当然レンズフードなんかは被写体にブツかりますから最短撮影では外さないといけません。
 この超近接撮影可能な標準ズームでは見える世界が違ってきます。
 ボディは買えないけど、どうしてもこのレンズを自分のカメラで使ってみたいというヒトは適合をシグマHPでチェック、5種類のマウントを用意しているシグマの懐の深さを実感してみてください。

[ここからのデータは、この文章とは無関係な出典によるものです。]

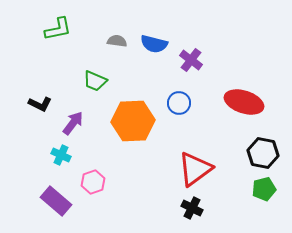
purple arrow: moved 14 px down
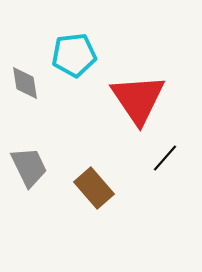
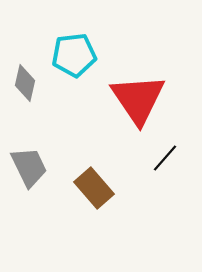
gray diamond: rotated 21 degrees clockwise
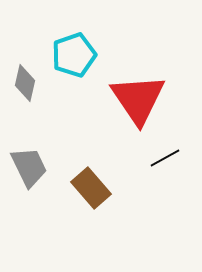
cyan pentagon: rotated 12 degrees counterclockwise
black line: rotated 20 degrees clockwise
brown rectangle: moved 3 px left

 どうも私、さっきからお気に入りの静かなお店をヒトに教えてしまったかのような気分になっています。お店が繁盛するのは喜ばしいけど、有名になって込み合うのは寂しいような・・・
 クセの強さが味の深さ。SD15風味にはまり込むと、ちょっと他では物足りなくなります。
 

17-70mm F2.8-4 DC MACRO OS HSM 定価5万6200円
このレンズさえあればたいていの業務撮影がまかなえるな。とヒソカに狙っている職業写真家は多いのではないでしょうか。すでにこっそり使っている人もいるはずです。とがった部分は目立ちませんが強力な手ブレ補正と廉価なズームより一段開けれる絞り値、標準域ズーム一のマクロ撮影機能であらゆる撮影に対応できるレンズに仕上がりました。

いいなと思ったら応援しよう!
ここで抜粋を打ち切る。